PIG-5357: BagFactory interface should support creating a distinct bag from a set (jtolar via rohini)

git-svn-id: https://svn.apache.org/repos/asf/pig/trunk@1843210 13f79535-47bb-0310-9956-ffa450edef68
diff --git a/CHANGES.txt b/CHANGES.txt
index a59fbef..d95e0c4 100644
--- a/CHANGES.txt
+++ b/CHANGES.txt
@@ -26,6 +26,8 @@
  
 IMPROVEMENTS
 
+PIG-5357: BagFactory interface should support creating a distinct bag from a set (jtolar via rohini)
+
 PIG-5354: Show fieldname and a line number for casting errors (knoguchi)
 
 PIG-5342: Add setting to turn off bloom join combiner (satishsaley via rohini)

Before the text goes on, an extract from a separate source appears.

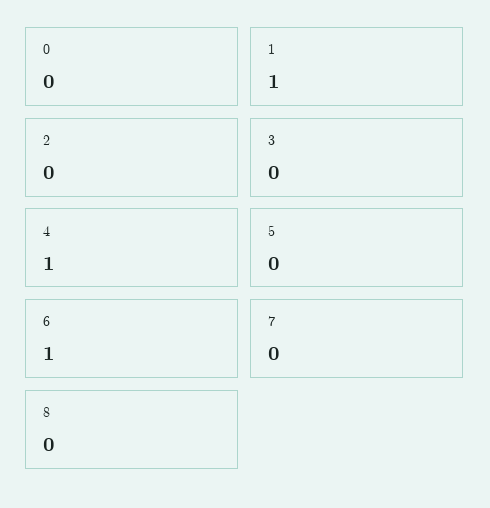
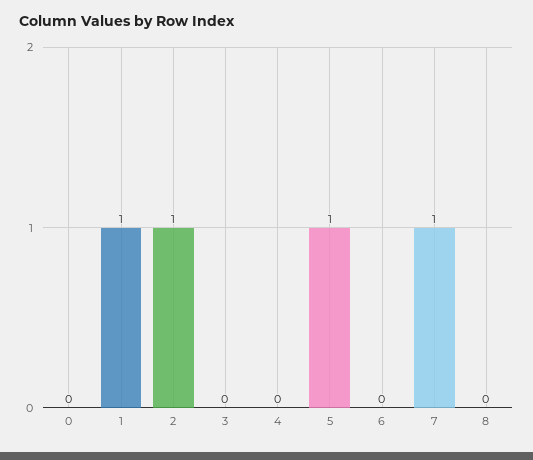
2: 0 -> 1
4: 1 -> 0
5: 0 -> 1
6: 1 -> 0
7: 0 -> 1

diff --git a/src/org/apache/pig/data/BagFactory.java b/src/org/apache/pig/data/BagFactory.java
index b2a24e7..6f3c5a5 100644
--- a/src/org/apache/pig/data/BagFactory.java
+++ b/src/org/apache/pig/data/BagFactory.java
@@ -23,6 +23,7 @@
 import java.net.URLClassLoader;
 import java.util.Comparator;
 import java.util.List;
+import java.util.Set;
 
 import org.apache.pig.classification.InterfaceAudience;
 import org.apache.pig.classification.InterfaceStability;
@@ -127,6 +128,21 @@
     public abstract DataBag newDistinctBag();
 
     /**
+     * Get a distinct data bag.  Distinct bags guarantee that when an
+     * iterator is opened on the bag, no two tuples returned from the
+     * iterator will be equal.
+     * @param tuples distinct set of tuples
+     * @return distinct data bag
+     */
+    public DataBag newDistinctBag(Set<Tuple> tuples) {
+        DataBag bag = newDistinctBag();
+        for (Tuple t : tuples) {
+            bag.add(t);
+        }
+        return bag;
+    }
+
+    /**
      * Construct a new BagFactory
      */
     protected BagFactory() {
diff --git a/src/org/apache/pig/data/DefaultBagFactory.java b/src/org/apache/pig/data/DefaultBagFactory.java
index e160a05..fdbcceb 100644
--- a/src/org/apache/pig/data/DefaultBagFactory.java
+++ b/src/org/apache/pig/data/DefaultBagFactory.java
@@ -19,6 +19,7 @@
 
 import java.util.Comparator;
 import java.util.List;
+import java.util.Set;
 
 /**
  * Default implementation of BagFactory.
@@ -76,6 +77,21 @@
         return b;
     }
 
+    /**
+     * Get a distinct data bag.
+     * @param tuples Distinct set of tuples used to initialize the bag.
+     * If null, an empty bag is returned.
+     */
+    @Override
+    public DataBag newDistinctBag(Set<Tuple> tuples) {
+        if (tuples == null) {
+            return newDistinctBag();
+        }
+
+        DataBag b = new DistinctDataBag(tuples);
+        return b;
+    }
+
     DefaultBagFactory() {
         super();
     }
diff --git a/src/org/apache/pig/data/DistinctDataBag.java b/src/org/apache/pig/data/DistinctDataBag.java
index 36284ea..1fa980b 100644
--- a/src/org/apache/pig/data/DistinctDataBag.java
+++ b/src/org/apache/pig/data/DistinctDataBag.java
@@ -32,6 +32,7 @@
 import java.util.Iterator;
 import java.util.LinkedList;
 import java.util.ListIterator;
+import java.util.Set;
 import java.util.TreeSet;
 
 import org.apache.commons.logging.Log;
@@ -63,6 +64,13 @@
         mContents = new HashSet<Tuple>();
     }
 
+    public DistinctDataBag(Set<Tuple> tuples) {
+        mContents = tuples;
+
+        mSize = mContents.size();
+        markSpillableIfNecessary();
+    }
+
     @Override
     public boolean isSorted() {
         return false;
@@ -227,7 +235,7 @@
         DistinctDataBagIterator() {
             // If this is the first read, we need to sort the data.
             synchronized (mContents) {
-                if (mContents instanceof HashSet) {
+                if (mContents instanceof Set) {
                     preMerge();
                     // We're the first reader, we need to sort the data.
                     // This is in case it gets dumped under us.